I was moved when Lewis’ hearse passed down Black Lives Matter Boulevard, over the bright yellow “Black Lives Matter” mural on the street. I’m so glad that Lewis was able to stand on that very street, on that very mural, just a few weeks before he died.
As the procession moved away, you could see the White House in the distance. I could imagine Trump inside, grumbling because, once again, Black Lives Matter and Civil Rights had eclipsed his reality-show attempt at a presidency.
I’ve written about this before. Long ago, it seems — before Breonna Taylor, George Floyd, Lafayette Square, family separations at the border, COVID-19 — I wrote about this same thing.
I’m even more convinced today. Trump and his followers long for a day when the American economy was unstoppable and the White middle class was growing. Of course, World War II funded that era; that’s probably why Trump refers to it as “beautiful.”
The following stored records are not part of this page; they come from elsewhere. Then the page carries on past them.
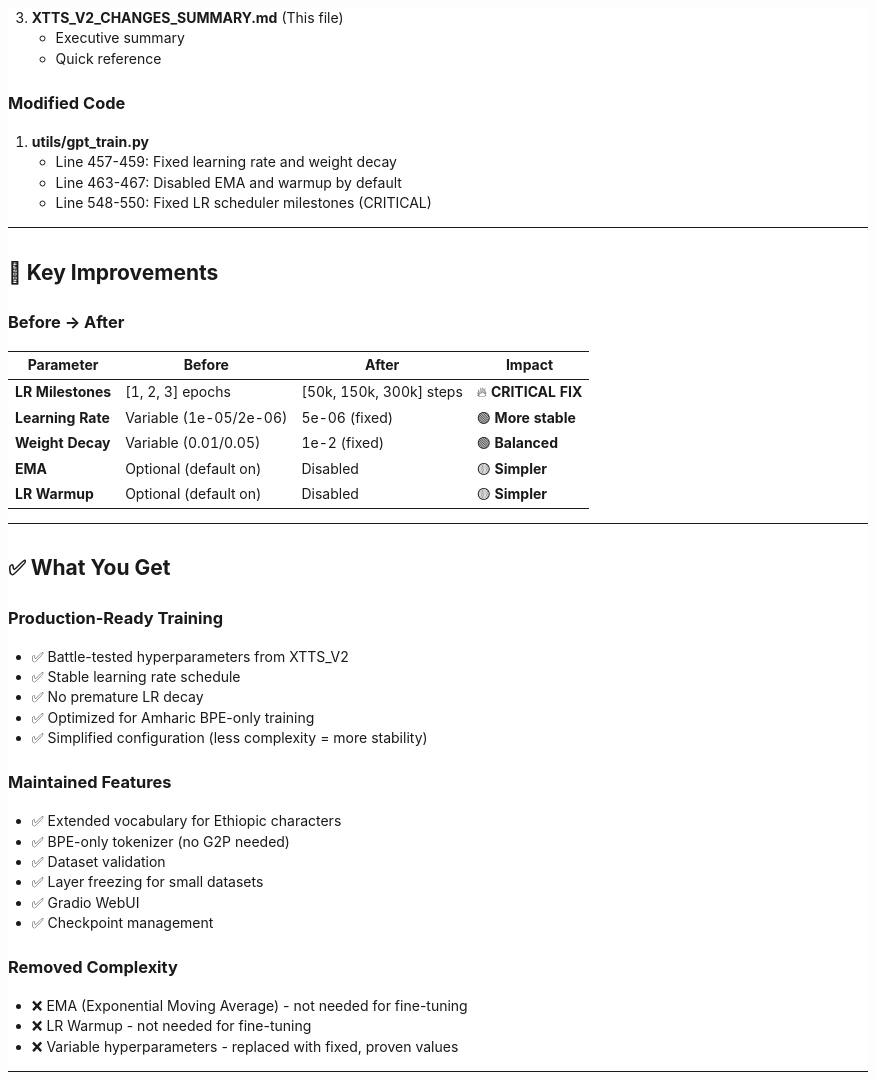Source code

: 3. **XTTS_V2_CHANGES_SUMMARY.md** (This file)
   - Executive summary
   - Quick reference

### Modified Code
1. **utils/gpt_train.py**
   - Line 457-459: Fixed learning rate and weight decay
   - Line 463-467: Disabled EMA and warmup by default
   - Line 548-550: Fixed LR scheduler milestones (CRITICAL)

---

## 🎯 Key Improvements

### Before → After

| Parameter | Before | After | Impact |
|-----------|--------|-------|--------|
| **LR Milestones** | [1, 2, 3] epochs | [50k, 150k, 300k] steps | 🔥 **CRITICAL FIX** |
| **Learning Rate** | Variable (1e-05/2e-06) | 5e-06 (fixed) | 🟢 **More stable** |
| **Weight Decay** | Variable (0.01/0.05) | 1e-2 (fixed) | 🟢 **Balanced** |
| **EMA** | Optional (default on) | Disabled | 🟡 **Simpler** |
| **LR Warmup** | Optional (default on) | Disabled | 🟡 **Simpler** |

---

## ✅ What You Get

### Production-Ready Training
- ✅ Battle-tested hyperparameters from XTTS_V2
- ✅ Stable learning rate schedule
- ✅ No premature LR decay
- ✅ Optimized for Amharic BPE-only training
- ✅ Simplified configuration (less complexity = more stability)

### Maintained Features
- ✅ Extended vocabulary for Ethiopic characters
- ✅ BPE-only tokenizer (no G2P needed)
- ✅ Dataset validation
- ✅ Layer freezing for small datasets
- ✅ Gradio WebUI
- ✅ Checkpoint management

### Removed Complexity
- ❌ EMA (Exponential Moving Average) - not needed for fine-tuning
- ❌ LR Warmup - not needed for fine-tuning
- ❌ Variable hyperparameters - replaced with fixed, proven values

---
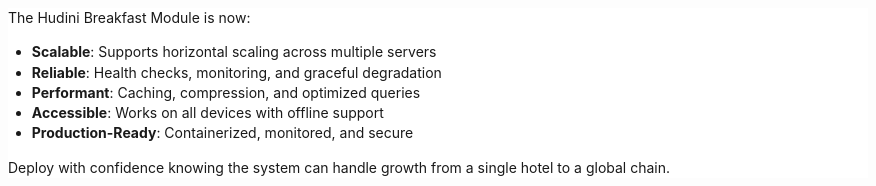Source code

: The Hudini Breakfast Module is now:
- **Scalable**: Supports horizontal scaling across multiple servers
- **Reliable**: Health checks, monitoring, and graceful degradation
- **Performant**: Caching, compression, and optimized queries
- **Accessible**: Works on all devices with offline support
- **Production-Ready**: Containerized, monitored, and secure

Deploy with confidence knowing the system can handle growth from a single hotel to a global chain.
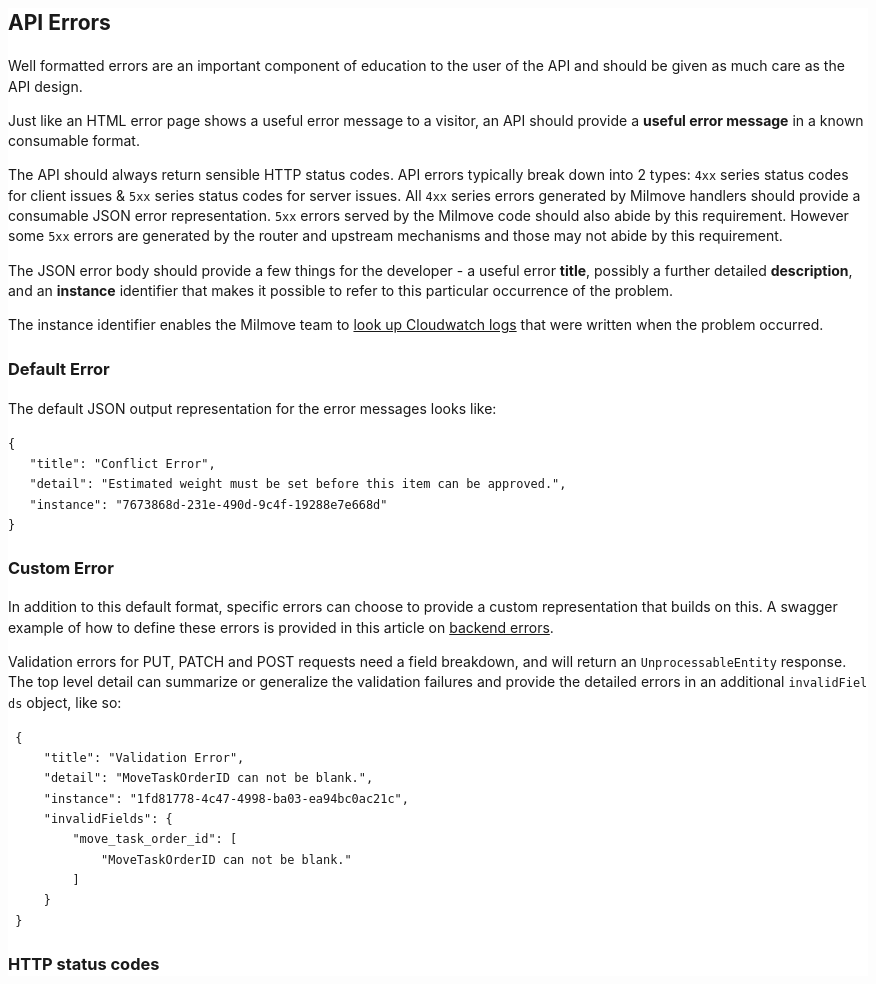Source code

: ## API Errors

Well formatted errors are an important component of education to the user of the API and should be given as much care as the API design. 

Just like an HTML error page shows a useful error message to a visitor, an API should provide a **useful error message** in a known consumable format. 

The API should always return sensible HTTP status codes.  API errors typically break down into 2 types: `4xx` series status codes for client issues & `5xx` series status codes for server issues. All `4xx` series errors generated by Milmove handlers should provide a consumable JSON error representation. `5xx` errors served by the Milmove code should also abide by this requirement. However some `5xx` errors are generated by the router and upstream mechanisms and those may not abide by this requirement. 

The JSON error body should provide a few things for the developer - a useful error **title**, possibly a further detailed **description**, and an **instance** identifier that makes it possible to refer to this particular occurrence of the problem. 

The instance identifier enables the Milmove team to [look up Cloudwatch logs](How-to-Search-AWS-Cloudwatch-Logs-using-Instance-ID) that were written when the problem occurred. 

### Default Error
The default JSON output representation for the error messages looks like: 

	{   
	   "title": "Conflict Error",
	   "detail": "Estimated weight must be set before this item can be approved.",
	   "instance": "7673868d-231e-490d-9c4f-19288e7e668d"
	}


### Custom Error
In addition to this default format, specific errors can choose to provide a custom representation that builds on this. A swagger example of how to define these errors is provided in this article on [backend errors](handle-backend-errors#defining-error-models-in-swagger).

Validation errors for PUT, PATCH and POST requests need a field breakdown, and will return an `UnprocessableEntity` response. The top level detail can summarize or generalize the validation failures and provide the detailed errors in an additional `invalidFields` object, like so:

     {
         "title": "Validation Error",
         "detail": "MoveTaskOrderID can not be blank.",
         "instance": "1fd81778-4c47-4998-ba03-ea94bc0ac21c",
         "invalidFields": {
             "move_task_order_id": [
                 "MoveTaskOrderID can not be blank."
             ]
         }
     }

### HTTP status codes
But the post-war years were also a moment of social retraction. Women filled wartime jobs, only to get relegated back to the kitchen when men returned from the war.
Blacks who had migrated out of the South for wartime jobs also got unseated.
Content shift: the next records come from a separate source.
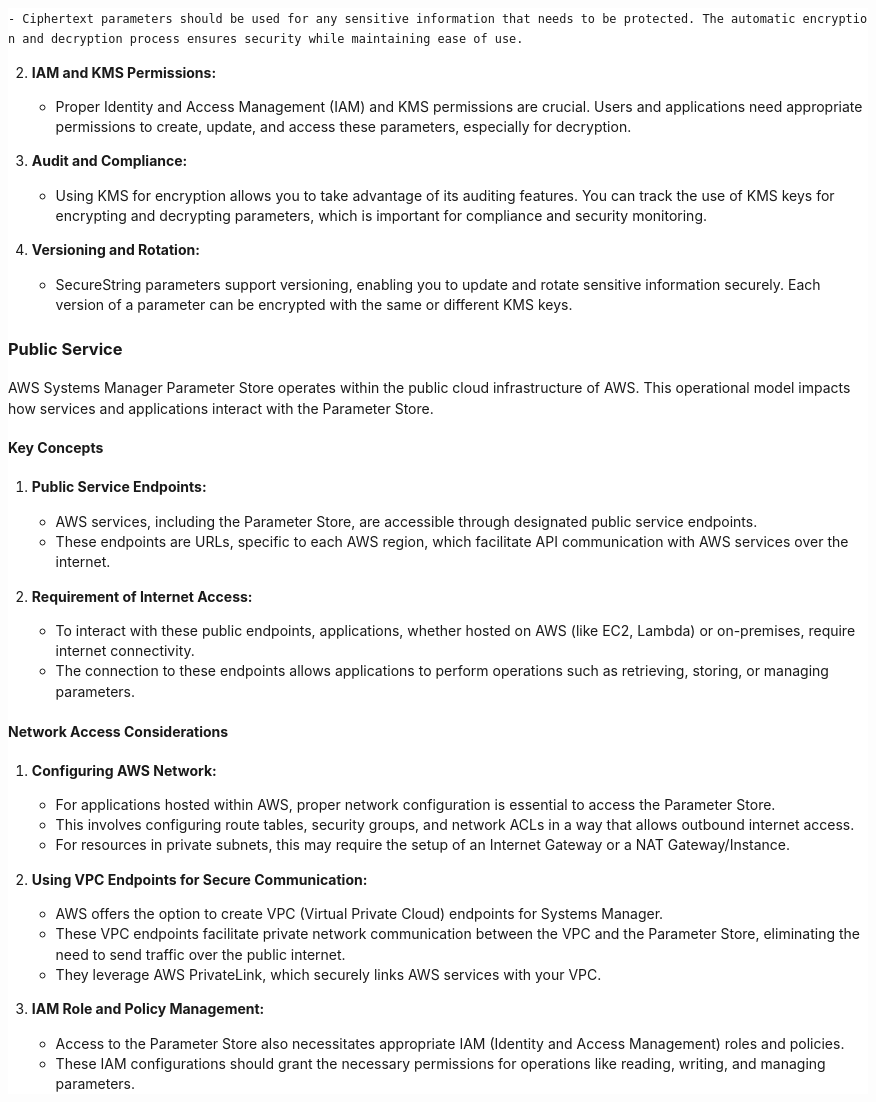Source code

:     - Ciphertext parameters should be used for any sensitive information that needs to be protected. The automatic encryption and decryption process ensures security while maintaining ease of use.
2. **IAM and KMS Permissions:**
    
    - Proper Identity and Access Management (IAM) and KMS permissions are crucial. Users and applications need appropriate permissions to create, update, and access these parameters, especially for decryption.
3. **Audit and Compliance:**
    
    - Using KMS for encryption allows you to take advantage of its auditing features. You can track the use of KMS keys for encrypting and decrypting parameters, which is important for compliance and security monitoring.
4. **Versioning and Rotation:**
    
    - SecureString parameters support versioning, enabling you to update and rotate sensitive information securely. Each version of a parameter can be encrypted with the same or different KMS keys.

### Public Service

AWS Systems Manager Parameter Store operates within the public cloud infrastructure of AWS. This operational model impacts how services and applications interact with the Parameter Store.

#### Key Concepts

1. **Public Service Endpoints:**
    
    - AWS services, including the Parameter Store, are accessible through designated public service endpoints.
    - These endpoints are URLs, specific to each AWS region, which facilitate API communication with AWS services over the internet.
2. **Requirement of Internet Access:**
    
    - To interact with these public endpoints, applications, whether hosted on AWS (like EC2, Lambda) or on-premises, require internet connectivity.
    - The connection to these endpoints allows applications to perform operations such as retrieving, storing, or managing parameters.

#### Network Access Considerations

1. **Configuring AWS Network:**
    
    - For applications hosted within AWS, proper network configuration is essential to access the Parameter Store.
    - This involves configuring route tables, security groups, and network ACLs in a way that allows outbound internet access.
    - For resources in private subnets, this may require the setup of an Internet Gateway or a NAT Gateway/Instance.
2. **Using VPC Endpoints for Secure Communication:**
    
    - AWS offers the option to create VPC (Virtual Private Cloud) endpoints for Systems Manager.
    - These VPC endpoints facilitate private network communication between the VPC and the Parameter Store, eliminating the need to send traffic over the public internet.
    - They leverage AWS PrivateLink, which securely links AWS services with your VPC.
3. **IAM Role and Policy Management:**
    
    - Access to the Parameter Store also necessitates appropriate IAM (Identity and Access Management) roles and policies.
    - These IAM configurations should grant the necessary permissions for operations like reading, writing, and managing parameters.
And Black soldiers who had fought against racism overseas came home to Jim Crow prejudice, segregation, and violence, not just in the South but across the United States.
The post-war years in America were decidedly White.
Those are the years that Trump pines for, years in which his family could discriminate against Blacks in rental properties. Years when poll taxes, literacy tests, and intimidation could prevent Blacks from voting, thus insuring White dominance of politics. Years before the Civil Rights Act of 1964 outlawed job discrimination, when Whites could still dominate the workplace with impunity.
John Lewis was the antithesis of all that.
When he saw injustice, in got in front of it. When he heard of inequality, he spoke out. When he talked about getting into “good trouble,” he meant it. And his body showed the scars.
One of the most iconic photos of the Civil Rights era is of Lewis getting clubbed on the Edmund Pettus Bridge during the voting rights march through Selma, Alabama, in 1965.

John Lewis was optimistic about the future. He looked forward, not back. Trump’s “Make America Great Again,” looks only looks backward. It wants to recreate a moment that is, thankfully, long past.
In the 55 years since the Edmund Pettus bridge moment, John Lewis saw much change. Immediately came the Voting Rights Act of 1965. He saw the number of Black representatives and senators in Congress grow dramatically. This Congress, the 116th, is the most diverse in the institution’s history.
He saw America’s first Black president. He saw Whites march with Blacks in the wake of the George Floyd murder.
John Lewis’ optimistic vision of America is playing out. Trump’s reactionary vision is not.